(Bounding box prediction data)
════════════════════

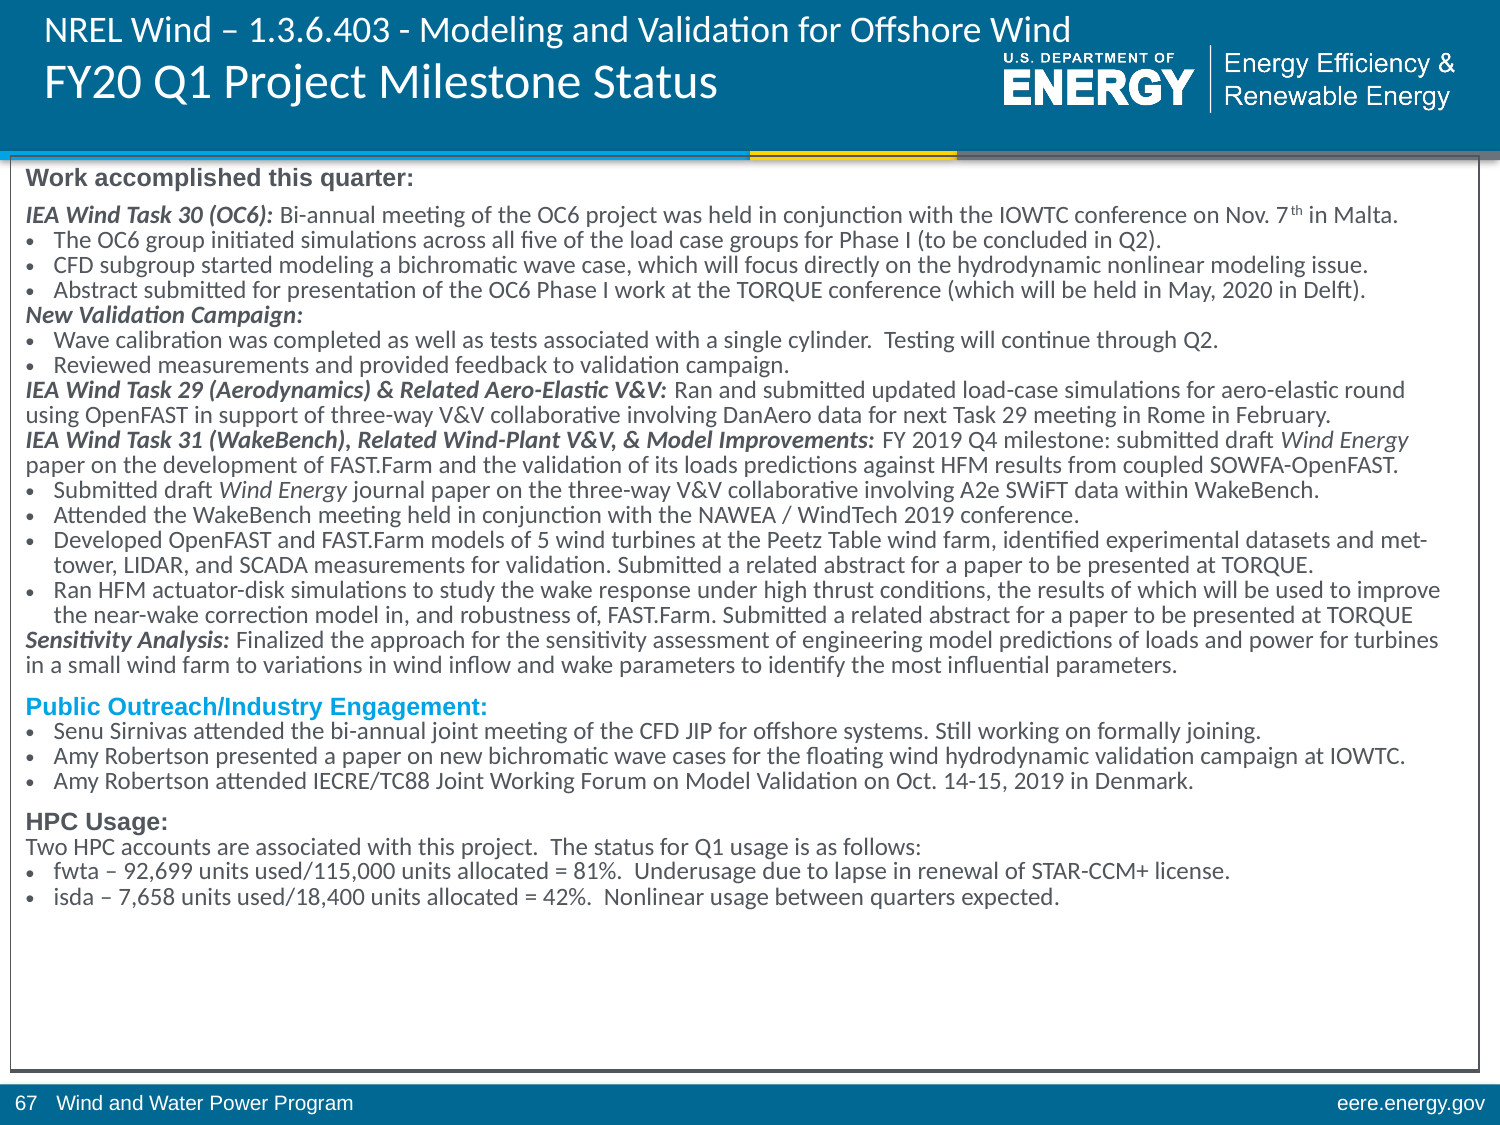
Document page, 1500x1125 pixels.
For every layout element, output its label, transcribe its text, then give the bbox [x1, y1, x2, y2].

table_header Work accomplished this quarter: IEA Wind Task 30 (OC6): Bi-annual meeting of the OC6 project was held in conjunction with the IOWTC conference on Nov. 7th in Malta. The OC6 group initiated simulations across all five of the load case groups for Phase I (to be concluded in Q2). CFD subgroup started modeling a bichromatic wave case, which will focus directly on the hydrodynamic nonlinear modeling issue. Abstract submitted for presentation of the OC6 Phase I work at the TORQUE conference (which will be held in May, 2020 in Delft). New Validation Campaign: Wave calibration was completed as well as tests associated with a single cylinder. Testing will continue through Q2. Reviewed measurements and provided feedback to validation campaign. IEA Wind Task 29 (Aerodynamics) & Related Aero-Elastic V&V: Ran and submitted updated load-case simulations for aero-elastic round using OpenFAST in support of three-way V&V collaborative involving DanAero data for next Task 29 meeting in Rome in February. IEA Wind Task 31 (WakeBench), Related Wind-Plant V&V, & Model Improvements: FY 2019 Q4 milestone: submitted draft Wind Energy paper on the development of FAST.Farm and the validation of its loads predictions against HFM results from coupled SOWFA-OpenFAST. Submitted draft Wind Energy journal paper on the three-way V&V collaborative involving A2e SWiFT data within WakeBench. Attended the WakeBench meeting held in conjunction with the NAWEA / WindTech 2019 conference. Developed OpenFAST and FAST.Farm models of 5 wind turbines at the Peetz Table wind farm, identified experimental datasets and met-tower, LIDAR, and SCADA measurements for validation. Submitted a related abstract for a paper to be presented at TORQUE. Ran HFM actuator-disk simulations to study the wake response under high thrust conditions, the results of which will be used to improve the near-wake correction model in, and robustness of, FAST.Farm. Submitted a related abstract for a paper to be presented at TORQUE Sensitivity Analysis: Finalized the approach for the sensitivity assessment of engineering model predictions of loads and power for turbines in a small wind farm to variations in wind inflow and wake parameters to identify the most influential parameters. Public Outreach/Industry Engagement: Senu Sirnivas attended the bi-annual joint meeting of the CFD JIP for offshore systems. Still working on formally joining. Amy Robertson presented a paper on new bichromatic wave cases for the floating wind hydrodynamic validation campaign at IOWTC. Amy Robertson attended IECRE/TC88 Joint Working Forum on Model Validation on Oct. 14-15, 2019 in Denmark. HPC Usage: Two HPC accounts are associated with this project. The status for Q1 usage is as follows: fwta – 92,699 units used/115,000 units allocated = 81%. Underusage due to lapse in renewal of STAR-CCM+ license. isda – 7,658 units used/18,400 units allocated = 42%. Nonlinear usage between quarters expected. [11, 157, 1478, 1069]
text_box [973, 38, 1479, 128]
title NREL Wind – 1.3.6.403 - Modeling and Validation for Offshore Wind FY20 Q1 Project Milestone Status [28, 0, 1357, 124]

════════════════════

### Task prompt
Quote the records in full and exactly; skip any image.

### Completed exercise
Document page, 1500x1125 pixels.
For every layout element, output its label, transcribe its text, then give the bbox [x1, y1, x2, y2].

table_header Work accomplished this quarter: IEA Wind Task 30 (OC6): Bi-annual meeting of the OC6 project was held in conjunction with the IOWTC conference on Nov. 7th in Malta. The OC6 group initiated simulations across all five of the load case groups for Phase I (to be concluded in Q2). CFD subgroup started modeling a bichromatic wave case, which will focus directly on the hydrodynamic nonlinear modeling issue. Abstract submitted for presentation of the OC6 Phase I work at the TORQUE conference (which will be held in May, 2020 in Delft). New Validation Campaign: Wave calibration was completed as well as tests associated with a single cylinder. Testing will continue through Q2. Reviewed measurements and provided feedback to validation campaign. IEA Wind Task 29 (Aerodynamics) & Related Aero-Elastic V&V: Ran and submitted updated load-case simulations for aero-elastic round using OpenFAST in support of three-way V&V collaborative involving DanAero data for next Task 29 meeting in Rome in February. IEA Wind Task 31 (WakeBench), Related Wind-Plant V&V, & Model Improvements: FY 2019 Q4 milestone: submitted draft Wind Energy paper on the development of FAST.Farm and the validation of its loads predictions against HFM results from coupled SOWFA-OpenFAST. Submitted draft Wind Energy journal paper on the three-way V&V collaborative involving A2e SWiFT data within WakeBench. Attended the WakeBench meeting held in conjunction with the NAWEA / WindTech 2019 conference. Developed OpenFAST and FAST.Farm models of 5 wind turbines at the Peetz Table wind farm, identified experimental datasets and met-tower, LIDAR, and SCADA measurements for validation. Submitted a related abstract for a paper to be presented at TORQUE. Ran HFM actuator-disk simulations to study the wake response under high thrust conditions, the results of which will be used to improve the near-wake correction model in, and robustness of, FAST.Farm. Submitted a related abstract for a paper to be presented at TORQUE Sensitivity Analysis: Finalized the approach for the sensitivity assessment of engineering model predictions of loads and power for turbines in a small wind farm to variations in wind inflow and wake parameters to identify the most influential parameters. Public Outreach/Industry Engagement: Senu Sirnivas attended the bi-annual joint meeting of the CFD JIP for offshore systems. Still working on formally joining. Amy Robertson presented a paper on new bichromatic wave cases for the floating wind hydrodynamic validation campaign at IOWTC. Amy Robertson attended IECRE/TC88 Joint Working Forum on Model Validation on Oct. 14-15, 2019 in Denmark. HPC Usage: Two HPC accounts are associated with this project. The status for Q1 usage is as follows: fwta – 92,699 units used/115,000 units allocated = 81%. Underusage due to lapse in renewal of STAR-CCM+ license. isda – 7,658 units used/18,400 units allocated = 42%. Nonlinear usage between quarters expected. [11, 157, 1478, 1069]
text_box [973, 38, 1479, 128]
title NREL Wind – 1.3.6.403 - Modeling and Validation for Offshore Wind FY20 Q1 Project Milestone Status [28, 0, 1357, 124]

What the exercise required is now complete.